#### [Task item]
Look through the listing for the word "pixels". Copy each line that has it.

#### [Task input]
——

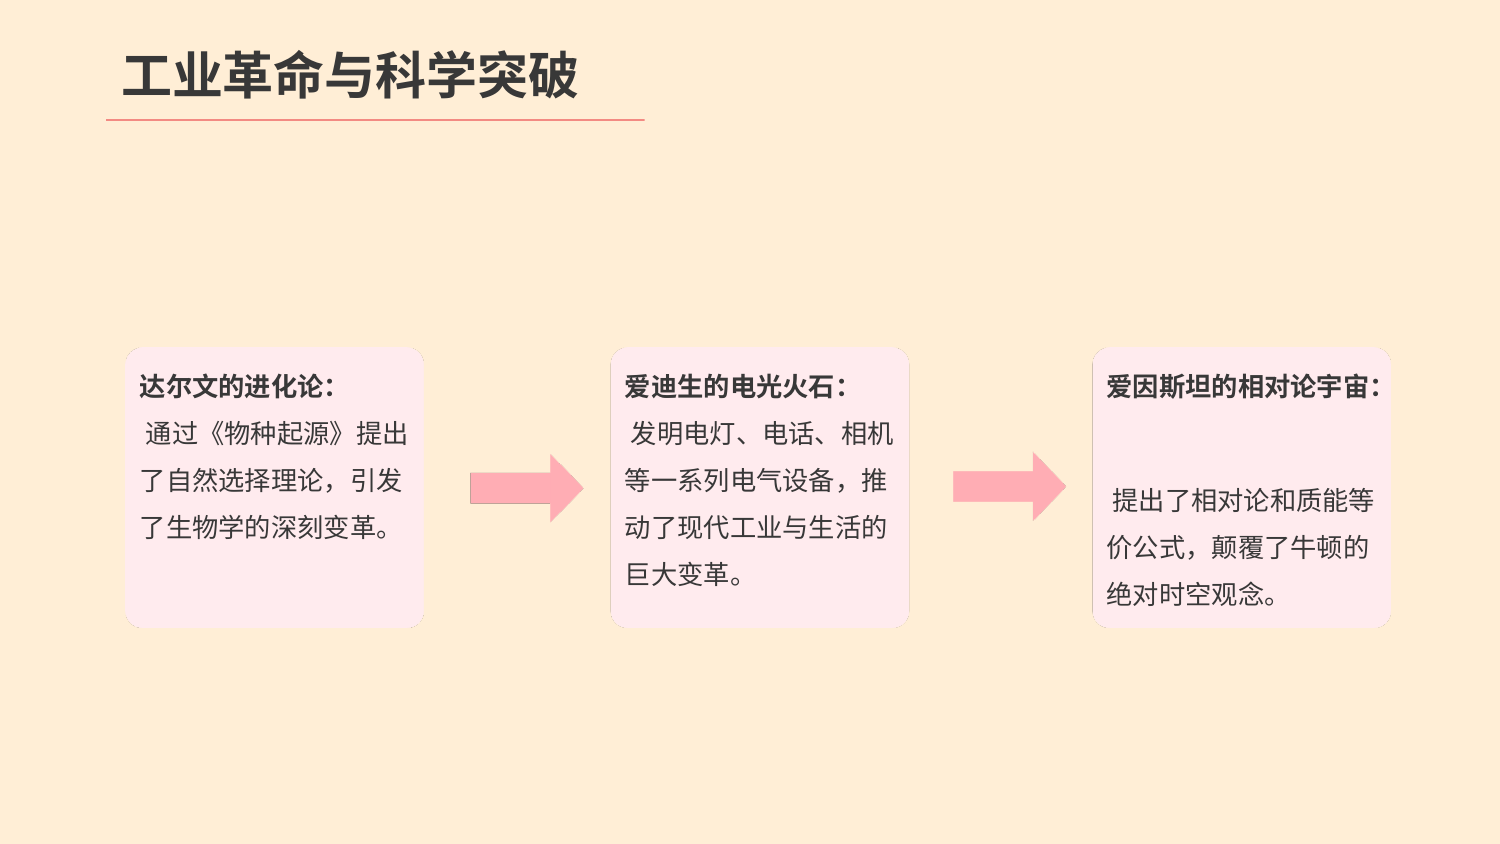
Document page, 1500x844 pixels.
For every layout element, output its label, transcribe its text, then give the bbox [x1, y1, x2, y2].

picture [124, 347, 1391, 628]
text_box 工业革命与科学突破 [106, 28, 645, 120]
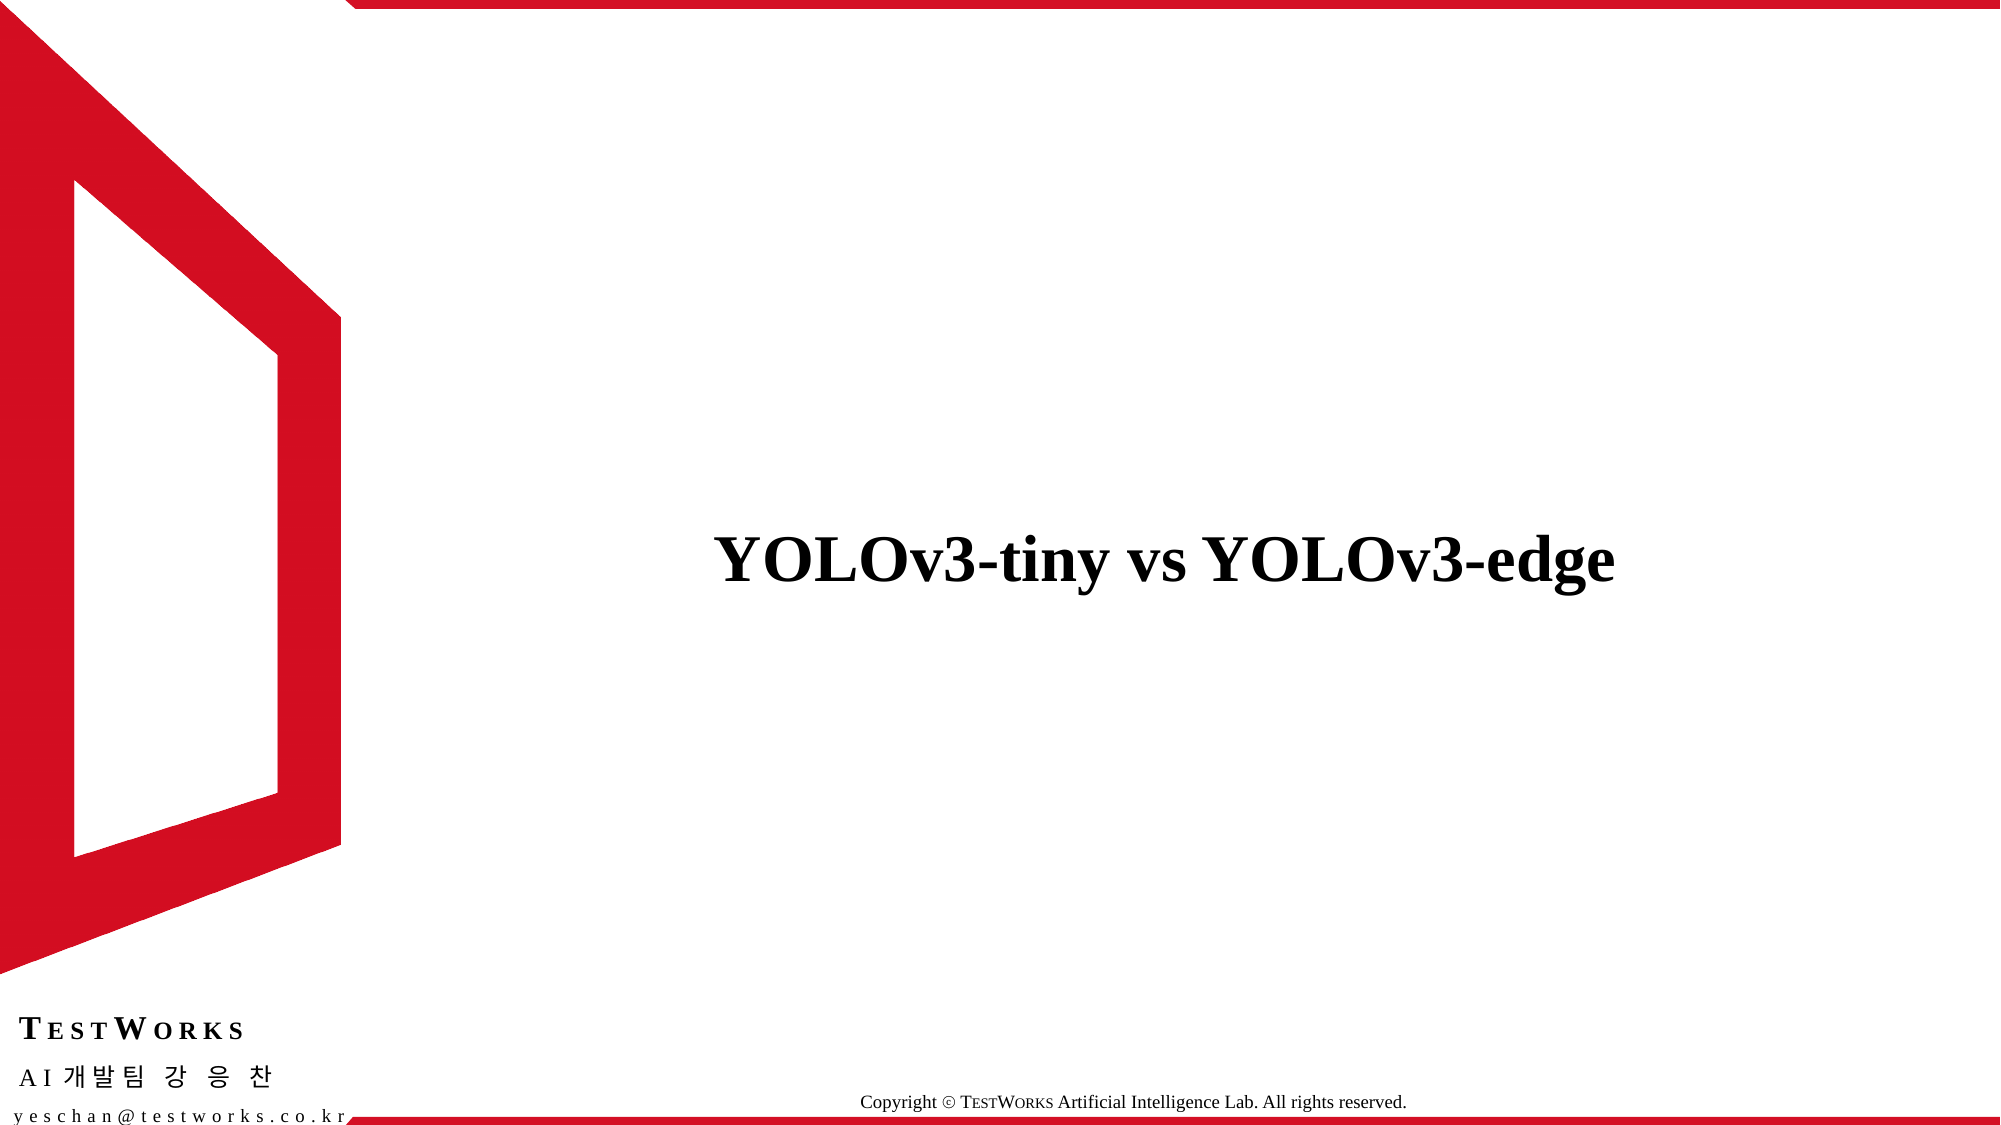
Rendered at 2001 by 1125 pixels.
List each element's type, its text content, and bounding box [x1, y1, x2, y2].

——

#### [Exercise output]
Document page, 1500x844 pixels.
Rendered at 2001 by 1125 pixels.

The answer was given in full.